What would really cap things off for me is if the writers go back and link up elements of mystery to the remaining questions of season four. As I've mentioned before, though I felt that Angel season four was the best of the program, its success was a happy accident; the writers used the turmoil behind the scenes to lend season four a frantic energy that ended up revitalizing the show. The audience didn't know what would happen next, and they were only a few steps behind the writers. Now that Joss Whedon is fully focused on :Angel:, there is a hope of a more coherent approach to season-long storymaking.
With the fourth episode of season five, :Angel: has started to make links back to the fourth season. We visit the White Room, which was the heart of this branch of Wolfram and Hart and the connection between the office and the Senior Partners. As you will recall, until the middle part of the fourth season, the White Room was staffed by this creepy little girl. Halfway through season four, when the great stone beast was laying waste to this place, it was revealed that the little girl was part of a five-party organization, a wheel of elemental forces, some representing order and good, and others representing evil and chaos. The little girl represented pure evil. She was pretty close to a panther-like creature that doesn't appear to be evil, but is probably chaos.
Now that Wolfram and Hart has been restored, the panther, NOT the girl, mans the White Room. What does that mean?
It suggests that the focus of this branch of Wolfram and Hart has shifted, away from being a purely evil organization to something uncontrolled or uncontrollable. And what does it mean that Gunn seems to have a strong affinity with the Panther? Only time will tell.
And I'm confident that time will tell. Returning to the White Room raises questions that were first asked in season four, and reminds us of the whole Jasmine arc, and the suggestion that she may have been a rogue "Power that Be", which ties back into Wesley's suggestion that the Senior Partners are themselves split on a controversial question.
Dissention among the Heavens and the Underworld? That's fodder for an interesting story.
We have switched our clocks back an hour for daylight savings time. Can anybody please explain to me why we can't just set the clocks back a half-hour instead so we don't have to do this dance again next spring?
Anyway, Erin and I have spent our anniversary weekend at home, painting.
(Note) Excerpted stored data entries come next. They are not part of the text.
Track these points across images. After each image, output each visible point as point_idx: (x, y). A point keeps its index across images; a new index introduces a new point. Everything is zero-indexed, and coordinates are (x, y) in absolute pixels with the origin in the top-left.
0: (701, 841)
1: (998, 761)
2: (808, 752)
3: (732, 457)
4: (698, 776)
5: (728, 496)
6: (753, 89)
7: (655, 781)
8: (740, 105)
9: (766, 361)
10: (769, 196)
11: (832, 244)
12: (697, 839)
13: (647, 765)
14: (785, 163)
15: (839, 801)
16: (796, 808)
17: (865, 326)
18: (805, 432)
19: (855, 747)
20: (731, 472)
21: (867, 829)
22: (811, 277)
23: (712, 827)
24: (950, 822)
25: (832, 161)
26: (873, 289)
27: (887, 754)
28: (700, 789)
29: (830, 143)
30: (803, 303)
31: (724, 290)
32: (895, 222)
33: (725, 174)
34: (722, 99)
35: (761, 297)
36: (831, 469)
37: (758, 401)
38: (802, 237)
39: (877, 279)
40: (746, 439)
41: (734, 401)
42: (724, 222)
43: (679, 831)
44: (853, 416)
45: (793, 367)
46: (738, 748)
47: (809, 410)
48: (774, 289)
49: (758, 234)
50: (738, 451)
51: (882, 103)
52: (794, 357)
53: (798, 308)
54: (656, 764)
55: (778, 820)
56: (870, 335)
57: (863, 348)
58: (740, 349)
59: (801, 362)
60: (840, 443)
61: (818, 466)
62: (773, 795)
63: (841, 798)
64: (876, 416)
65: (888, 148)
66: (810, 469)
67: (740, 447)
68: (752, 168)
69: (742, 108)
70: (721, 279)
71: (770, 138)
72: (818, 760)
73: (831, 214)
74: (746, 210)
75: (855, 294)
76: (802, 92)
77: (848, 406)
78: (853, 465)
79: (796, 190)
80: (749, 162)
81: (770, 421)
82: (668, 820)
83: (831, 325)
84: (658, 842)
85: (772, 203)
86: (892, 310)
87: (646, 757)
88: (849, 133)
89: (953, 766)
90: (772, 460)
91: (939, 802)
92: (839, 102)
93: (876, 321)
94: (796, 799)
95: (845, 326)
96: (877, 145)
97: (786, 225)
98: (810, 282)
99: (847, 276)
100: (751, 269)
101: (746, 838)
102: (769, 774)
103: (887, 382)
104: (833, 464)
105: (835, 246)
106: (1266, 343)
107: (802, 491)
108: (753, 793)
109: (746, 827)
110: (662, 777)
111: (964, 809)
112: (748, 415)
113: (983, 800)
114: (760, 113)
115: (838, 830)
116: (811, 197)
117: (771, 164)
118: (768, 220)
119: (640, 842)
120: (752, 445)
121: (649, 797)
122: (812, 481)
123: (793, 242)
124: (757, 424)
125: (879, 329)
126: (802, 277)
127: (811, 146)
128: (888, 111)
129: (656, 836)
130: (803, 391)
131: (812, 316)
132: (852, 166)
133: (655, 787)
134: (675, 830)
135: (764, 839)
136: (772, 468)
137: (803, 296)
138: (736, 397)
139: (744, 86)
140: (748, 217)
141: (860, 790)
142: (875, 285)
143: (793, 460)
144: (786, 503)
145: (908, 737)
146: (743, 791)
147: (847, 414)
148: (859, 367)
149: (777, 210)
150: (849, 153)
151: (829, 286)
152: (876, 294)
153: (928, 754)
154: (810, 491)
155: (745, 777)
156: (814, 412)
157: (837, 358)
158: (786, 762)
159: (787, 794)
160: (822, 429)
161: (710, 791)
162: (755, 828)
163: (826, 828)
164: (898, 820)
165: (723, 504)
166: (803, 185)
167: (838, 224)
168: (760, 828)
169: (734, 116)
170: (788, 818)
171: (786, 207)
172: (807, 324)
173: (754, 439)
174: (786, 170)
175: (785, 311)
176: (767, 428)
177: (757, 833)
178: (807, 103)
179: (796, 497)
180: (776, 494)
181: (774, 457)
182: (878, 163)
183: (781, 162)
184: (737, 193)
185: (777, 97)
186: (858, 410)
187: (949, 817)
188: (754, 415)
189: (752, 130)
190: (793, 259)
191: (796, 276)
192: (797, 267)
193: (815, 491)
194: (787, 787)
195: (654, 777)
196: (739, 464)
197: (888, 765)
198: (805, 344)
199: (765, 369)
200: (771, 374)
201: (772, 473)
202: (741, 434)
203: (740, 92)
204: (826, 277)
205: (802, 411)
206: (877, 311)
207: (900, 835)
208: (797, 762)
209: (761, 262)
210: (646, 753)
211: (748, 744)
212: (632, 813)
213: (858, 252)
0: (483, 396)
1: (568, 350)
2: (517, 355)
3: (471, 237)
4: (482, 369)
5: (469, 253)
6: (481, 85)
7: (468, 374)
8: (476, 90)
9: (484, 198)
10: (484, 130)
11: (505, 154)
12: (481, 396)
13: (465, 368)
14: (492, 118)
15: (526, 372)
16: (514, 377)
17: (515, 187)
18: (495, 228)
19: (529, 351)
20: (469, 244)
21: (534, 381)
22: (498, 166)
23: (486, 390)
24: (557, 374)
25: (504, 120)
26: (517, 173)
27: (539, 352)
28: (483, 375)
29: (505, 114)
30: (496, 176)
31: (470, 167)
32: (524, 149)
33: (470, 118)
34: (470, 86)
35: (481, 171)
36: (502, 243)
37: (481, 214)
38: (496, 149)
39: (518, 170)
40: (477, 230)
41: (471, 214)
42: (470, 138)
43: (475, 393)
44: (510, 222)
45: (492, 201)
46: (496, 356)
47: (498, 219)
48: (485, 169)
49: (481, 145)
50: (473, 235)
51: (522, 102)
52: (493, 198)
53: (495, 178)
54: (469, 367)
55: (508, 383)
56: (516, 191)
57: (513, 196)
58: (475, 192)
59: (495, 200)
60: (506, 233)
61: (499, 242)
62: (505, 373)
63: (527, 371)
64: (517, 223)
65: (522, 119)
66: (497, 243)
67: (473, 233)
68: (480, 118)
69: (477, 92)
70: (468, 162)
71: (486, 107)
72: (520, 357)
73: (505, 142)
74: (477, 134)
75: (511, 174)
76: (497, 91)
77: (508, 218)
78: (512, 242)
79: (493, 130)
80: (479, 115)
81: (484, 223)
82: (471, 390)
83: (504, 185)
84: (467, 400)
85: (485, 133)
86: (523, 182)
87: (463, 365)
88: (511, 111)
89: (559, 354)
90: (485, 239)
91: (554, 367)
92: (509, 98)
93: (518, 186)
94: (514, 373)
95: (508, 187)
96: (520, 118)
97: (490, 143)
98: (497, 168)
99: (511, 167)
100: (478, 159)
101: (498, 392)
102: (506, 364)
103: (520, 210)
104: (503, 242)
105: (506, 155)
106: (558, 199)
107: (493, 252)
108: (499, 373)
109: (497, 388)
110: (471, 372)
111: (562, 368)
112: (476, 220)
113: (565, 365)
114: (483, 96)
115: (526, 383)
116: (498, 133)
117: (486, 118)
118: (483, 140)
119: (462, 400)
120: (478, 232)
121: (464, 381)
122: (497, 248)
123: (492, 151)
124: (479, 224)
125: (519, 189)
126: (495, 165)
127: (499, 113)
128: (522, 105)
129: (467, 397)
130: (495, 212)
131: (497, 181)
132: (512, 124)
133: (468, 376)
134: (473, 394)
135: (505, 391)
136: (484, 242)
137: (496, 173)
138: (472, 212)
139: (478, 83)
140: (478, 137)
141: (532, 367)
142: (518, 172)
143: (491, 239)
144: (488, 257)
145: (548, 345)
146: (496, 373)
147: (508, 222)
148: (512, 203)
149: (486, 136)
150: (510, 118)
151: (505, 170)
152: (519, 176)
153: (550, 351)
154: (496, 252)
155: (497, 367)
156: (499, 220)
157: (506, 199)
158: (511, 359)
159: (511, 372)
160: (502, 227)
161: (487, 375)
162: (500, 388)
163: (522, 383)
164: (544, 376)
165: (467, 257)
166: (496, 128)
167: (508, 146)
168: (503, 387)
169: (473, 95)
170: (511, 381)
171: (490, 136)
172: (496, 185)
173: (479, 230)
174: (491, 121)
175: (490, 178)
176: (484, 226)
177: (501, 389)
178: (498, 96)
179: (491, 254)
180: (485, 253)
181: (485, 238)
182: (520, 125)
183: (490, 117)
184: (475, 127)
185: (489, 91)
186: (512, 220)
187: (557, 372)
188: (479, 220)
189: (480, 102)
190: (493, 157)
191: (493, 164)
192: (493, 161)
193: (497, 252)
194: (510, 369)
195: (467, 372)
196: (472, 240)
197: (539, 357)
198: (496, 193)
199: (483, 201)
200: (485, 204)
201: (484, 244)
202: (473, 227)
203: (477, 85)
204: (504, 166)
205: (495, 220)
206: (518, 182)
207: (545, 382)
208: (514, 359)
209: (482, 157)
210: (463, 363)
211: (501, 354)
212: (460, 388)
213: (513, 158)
The public areas of the second floor are now completely painted, as well as a nasty, ten-foot-tall wall in an inaccessible portion of the stairwell. Let me just say that painting on a stepladder is scary! The results look really good, however.
I'm not sure why, maybe we were especially masochistic, but we also decided to wash our cat Gus yesterday. Gus is now fluffy, clean and smells nice, and we have our new home improvement task before us: replacing the torn-out portion of our tub-surround.
Take note, anybody who's looking for home renovation tools: wet and scrabbling cats make excellent linoleum removers, though as paint-strippers, they can be a little spotty.